## [What you need to do]
Search the records for the word "your" and copy each line in which it appears.

[Stored data entries]
________
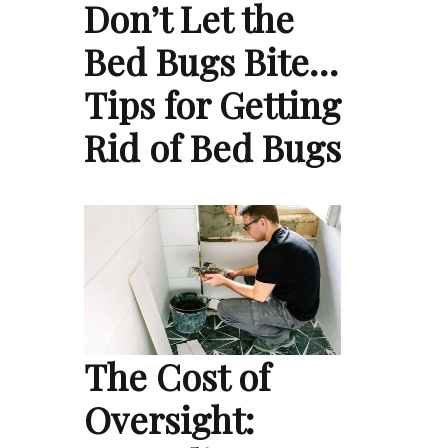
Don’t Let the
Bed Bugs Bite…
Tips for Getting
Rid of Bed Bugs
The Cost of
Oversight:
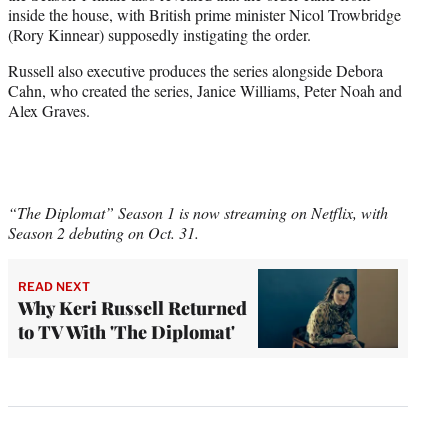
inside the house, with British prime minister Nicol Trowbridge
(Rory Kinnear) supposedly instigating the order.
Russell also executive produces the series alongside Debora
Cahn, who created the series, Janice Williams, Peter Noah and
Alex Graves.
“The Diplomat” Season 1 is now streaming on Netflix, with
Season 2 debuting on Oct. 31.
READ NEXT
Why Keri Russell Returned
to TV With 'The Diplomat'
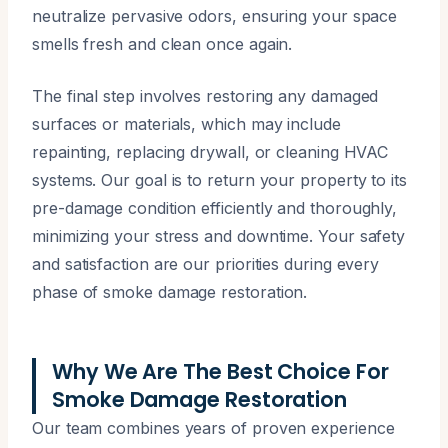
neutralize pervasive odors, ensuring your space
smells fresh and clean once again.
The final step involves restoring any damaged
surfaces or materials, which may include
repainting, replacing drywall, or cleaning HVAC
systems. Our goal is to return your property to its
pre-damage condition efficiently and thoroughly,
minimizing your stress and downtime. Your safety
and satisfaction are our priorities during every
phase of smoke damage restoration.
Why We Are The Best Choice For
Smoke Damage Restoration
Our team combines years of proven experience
________
## [Exercise answer]
neutralize pervasive odors, ensuring your space
systems. Our goal is to return your property to its
minimizing your stress and downtime. Your safety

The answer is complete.